→ **Instructions**
1. Using the passage on cluster versus broker monitoring, mark each statement as yes or no depending on whether it agrees with the passage, and quote the exact words that decide it. (a) UnderReplicatedPartitions is reported for each broker. (b) An ActiveControllerCount of 1 on a single broker indicates a critical problem. (c) Throughput metrics should be summed across the fleet rather than compared broker by broker.
2. Extend the passage on cluster versus broker monitoring, picking up after its final sentence.

→ **Quoted passage**
- - -

Cluster vs broker monitoring: where the line sits

The cluster and broker layers are not always cleanly separable. Several metrics appear in per-broker JMX output but only carry meaning when interpreted at the cluster level.

UnderReplicatedPartitions is the clearest example: it is exposed per broker, but aggregating it across the fleet gives you the total replication deficit. A single broker reporting zero URPs is not informative if another broker is lagging. ActiveControllerCount is only interpretable as a cluster-wide sum — a value of 1 on one broker is normal; a cluster-wide sum of 0 or 2 is critical. Individual broker throughput metrics (BytesInPerSec per broker) are per-broker values that feed cluster-level capacity planning by revealing which brokers are carrying disproportionate load.

For replication and controller metrics, always aggregate. For throughput, collect per-broker and compare across the fleet. The Kafka broker monitoring article covers the internals — request thread saturation, JVM heap, disk flush latency — that complement the cluster view covered here.

- - -

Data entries
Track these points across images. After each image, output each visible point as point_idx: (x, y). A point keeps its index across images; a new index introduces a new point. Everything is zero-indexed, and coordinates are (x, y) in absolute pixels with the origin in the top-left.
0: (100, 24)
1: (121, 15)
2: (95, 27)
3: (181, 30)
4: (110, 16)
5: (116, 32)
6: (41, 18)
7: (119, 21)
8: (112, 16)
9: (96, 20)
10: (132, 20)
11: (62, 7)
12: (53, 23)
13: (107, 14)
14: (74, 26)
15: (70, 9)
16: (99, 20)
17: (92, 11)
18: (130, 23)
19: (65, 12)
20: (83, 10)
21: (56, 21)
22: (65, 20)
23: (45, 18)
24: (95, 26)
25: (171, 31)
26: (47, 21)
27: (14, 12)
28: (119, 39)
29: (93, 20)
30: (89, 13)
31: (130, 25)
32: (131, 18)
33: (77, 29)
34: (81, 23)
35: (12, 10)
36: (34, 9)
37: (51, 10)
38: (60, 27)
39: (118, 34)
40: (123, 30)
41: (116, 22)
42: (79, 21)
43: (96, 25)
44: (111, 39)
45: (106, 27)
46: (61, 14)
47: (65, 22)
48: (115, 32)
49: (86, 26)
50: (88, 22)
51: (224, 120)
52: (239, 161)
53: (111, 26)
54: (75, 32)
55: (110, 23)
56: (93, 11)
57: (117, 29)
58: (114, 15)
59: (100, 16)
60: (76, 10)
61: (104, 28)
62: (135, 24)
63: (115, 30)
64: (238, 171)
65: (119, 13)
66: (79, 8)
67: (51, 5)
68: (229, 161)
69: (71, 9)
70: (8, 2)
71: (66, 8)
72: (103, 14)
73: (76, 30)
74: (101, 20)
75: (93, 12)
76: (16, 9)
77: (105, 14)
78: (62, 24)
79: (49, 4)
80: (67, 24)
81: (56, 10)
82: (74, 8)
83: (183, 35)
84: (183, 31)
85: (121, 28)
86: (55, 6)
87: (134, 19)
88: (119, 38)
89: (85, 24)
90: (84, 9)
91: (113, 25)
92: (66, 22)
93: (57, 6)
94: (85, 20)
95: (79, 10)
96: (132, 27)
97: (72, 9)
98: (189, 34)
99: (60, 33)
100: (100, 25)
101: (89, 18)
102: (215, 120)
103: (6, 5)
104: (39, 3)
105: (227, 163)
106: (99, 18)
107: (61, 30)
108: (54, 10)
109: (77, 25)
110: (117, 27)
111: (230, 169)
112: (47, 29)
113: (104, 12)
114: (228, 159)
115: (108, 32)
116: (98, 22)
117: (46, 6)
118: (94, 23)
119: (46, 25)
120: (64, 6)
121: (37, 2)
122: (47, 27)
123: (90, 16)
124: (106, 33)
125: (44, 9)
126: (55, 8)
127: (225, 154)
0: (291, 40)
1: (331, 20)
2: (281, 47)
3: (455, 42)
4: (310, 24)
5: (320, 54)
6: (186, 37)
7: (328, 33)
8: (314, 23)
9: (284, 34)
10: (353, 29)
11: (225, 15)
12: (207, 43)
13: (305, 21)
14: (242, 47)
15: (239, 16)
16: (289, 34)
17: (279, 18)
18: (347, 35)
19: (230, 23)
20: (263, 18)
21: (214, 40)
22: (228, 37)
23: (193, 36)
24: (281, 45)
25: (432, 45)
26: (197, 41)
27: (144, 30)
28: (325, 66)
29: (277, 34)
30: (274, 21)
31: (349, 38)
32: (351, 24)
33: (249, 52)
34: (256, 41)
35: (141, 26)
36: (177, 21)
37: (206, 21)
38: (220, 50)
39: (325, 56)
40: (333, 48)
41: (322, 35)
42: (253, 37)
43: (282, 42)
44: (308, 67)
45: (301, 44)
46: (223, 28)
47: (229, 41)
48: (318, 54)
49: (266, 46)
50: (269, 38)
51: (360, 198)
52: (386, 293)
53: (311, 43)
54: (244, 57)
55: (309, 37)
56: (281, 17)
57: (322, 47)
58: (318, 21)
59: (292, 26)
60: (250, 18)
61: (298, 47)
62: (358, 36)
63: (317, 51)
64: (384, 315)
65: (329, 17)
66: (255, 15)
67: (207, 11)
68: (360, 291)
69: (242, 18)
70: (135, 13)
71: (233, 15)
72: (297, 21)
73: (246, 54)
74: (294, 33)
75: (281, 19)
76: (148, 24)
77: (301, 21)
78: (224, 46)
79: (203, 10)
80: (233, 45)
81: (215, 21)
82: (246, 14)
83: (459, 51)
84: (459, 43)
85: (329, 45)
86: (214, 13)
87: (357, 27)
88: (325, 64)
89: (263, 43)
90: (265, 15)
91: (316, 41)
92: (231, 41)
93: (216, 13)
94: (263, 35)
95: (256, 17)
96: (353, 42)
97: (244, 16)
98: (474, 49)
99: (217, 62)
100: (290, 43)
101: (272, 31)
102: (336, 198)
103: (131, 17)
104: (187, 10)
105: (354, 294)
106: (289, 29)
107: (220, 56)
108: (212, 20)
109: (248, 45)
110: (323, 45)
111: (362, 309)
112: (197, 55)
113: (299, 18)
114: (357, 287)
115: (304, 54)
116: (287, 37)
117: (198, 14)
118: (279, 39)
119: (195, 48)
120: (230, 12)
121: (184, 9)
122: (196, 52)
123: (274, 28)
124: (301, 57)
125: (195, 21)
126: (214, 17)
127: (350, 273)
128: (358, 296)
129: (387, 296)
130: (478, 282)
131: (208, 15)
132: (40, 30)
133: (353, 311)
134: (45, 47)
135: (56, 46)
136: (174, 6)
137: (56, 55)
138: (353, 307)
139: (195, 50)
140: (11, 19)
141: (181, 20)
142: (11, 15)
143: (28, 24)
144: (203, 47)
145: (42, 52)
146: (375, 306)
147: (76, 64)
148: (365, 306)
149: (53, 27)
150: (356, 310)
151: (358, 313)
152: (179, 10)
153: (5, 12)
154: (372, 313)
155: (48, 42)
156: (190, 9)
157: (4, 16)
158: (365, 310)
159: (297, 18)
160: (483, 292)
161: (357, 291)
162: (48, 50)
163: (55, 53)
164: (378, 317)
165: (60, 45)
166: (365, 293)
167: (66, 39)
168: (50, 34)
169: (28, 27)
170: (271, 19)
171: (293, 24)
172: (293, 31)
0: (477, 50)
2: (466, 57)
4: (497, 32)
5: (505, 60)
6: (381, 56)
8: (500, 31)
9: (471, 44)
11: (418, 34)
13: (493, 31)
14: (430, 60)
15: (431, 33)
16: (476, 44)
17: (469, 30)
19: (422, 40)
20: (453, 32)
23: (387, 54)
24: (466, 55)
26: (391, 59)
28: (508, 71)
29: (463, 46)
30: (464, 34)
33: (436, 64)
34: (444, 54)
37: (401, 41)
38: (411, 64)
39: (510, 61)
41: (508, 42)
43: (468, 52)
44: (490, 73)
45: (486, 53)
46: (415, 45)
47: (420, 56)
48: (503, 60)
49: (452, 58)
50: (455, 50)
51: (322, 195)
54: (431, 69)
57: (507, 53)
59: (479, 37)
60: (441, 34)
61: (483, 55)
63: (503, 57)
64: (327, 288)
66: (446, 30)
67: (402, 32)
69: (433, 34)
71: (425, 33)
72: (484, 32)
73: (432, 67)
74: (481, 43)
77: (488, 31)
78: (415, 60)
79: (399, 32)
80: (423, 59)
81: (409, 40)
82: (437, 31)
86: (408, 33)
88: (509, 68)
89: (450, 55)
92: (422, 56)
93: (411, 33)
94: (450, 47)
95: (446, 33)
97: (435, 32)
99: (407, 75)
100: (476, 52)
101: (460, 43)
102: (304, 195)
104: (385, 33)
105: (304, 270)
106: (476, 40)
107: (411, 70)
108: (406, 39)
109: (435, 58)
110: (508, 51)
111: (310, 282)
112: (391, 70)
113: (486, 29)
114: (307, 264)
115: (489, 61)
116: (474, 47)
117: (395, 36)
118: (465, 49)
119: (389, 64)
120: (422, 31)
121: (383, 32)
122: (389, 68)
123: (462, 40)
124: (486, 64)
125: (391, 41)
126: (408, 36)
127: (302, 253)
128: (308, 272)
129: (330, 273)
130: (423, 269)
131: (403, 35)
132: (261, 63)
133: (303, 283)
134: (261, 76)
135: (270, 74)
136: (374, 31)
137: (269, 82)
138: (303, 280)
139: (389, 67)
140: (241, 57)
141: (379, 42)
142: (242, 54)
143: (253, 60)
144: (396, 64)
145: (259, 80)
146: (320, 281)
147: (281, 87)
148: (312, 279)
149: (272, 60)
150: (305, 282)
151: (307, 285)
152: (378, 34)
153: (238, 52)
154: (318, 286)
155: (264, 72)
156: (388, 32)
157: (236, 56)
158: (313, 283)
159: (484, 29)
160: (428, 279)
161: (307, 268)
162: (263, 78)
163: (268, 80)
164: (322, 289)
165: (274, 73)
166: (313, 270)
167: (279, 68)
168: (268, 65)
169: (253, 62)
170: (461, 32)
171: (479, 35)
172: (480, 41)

- - -

→ **Response list**
1.
(a) Yes: "it is exposed per broker"
(b) No: "a value of 1 on one broker is normal"
(c) No: "For throughput, collect per-broker and compare across the fleet."

2.
Multi-broker observability setup

The collection challenge

JMX is a per-process interface. To get a cluster-wide picture, you need to scrape every broker’s JMX endpoint and aggregate the results centrally. In a three-broker cluster this is manageable manually; in a fleet of dozens, service discovery and automated aggregation become essential.

The most common production approach is Prometheus with the JMX Exporter, because it handles service discovery natively and the aggregation logic lives in PromQL.

Prometheus and JMX Exporter

Run the JMX Exporter as an in-process Java agent on each broker. Running it as an agent rather than a remote poller avoids authentication overhead and reduces JVM thread overhead compared to the remote polling approach:

KAFKA_OPTS="-javaagent:/opt/prometheus/jmx_prometheus_javaagent-0.16.1.jar=7071:/etc/kafka/kafka-jmx-config.yml"

The agent exposes Kafka’s JMX MBeans as Prometheus-formatted metrics on an HTTP endpoint (typically port 7071). Configure Prometheus with a scrape job that discovers all broker endpoints. In Kubernetes, a ServiceMonitor resource handles this automatically; in bare-metal or VM deployments, use static targets in prometheus.yml.

Aggregation across brokers happens in PromQL. To get the cluster-wide under-replicated partition count:

sum(kafka_server_replicamanager_underreplicatedpartitions)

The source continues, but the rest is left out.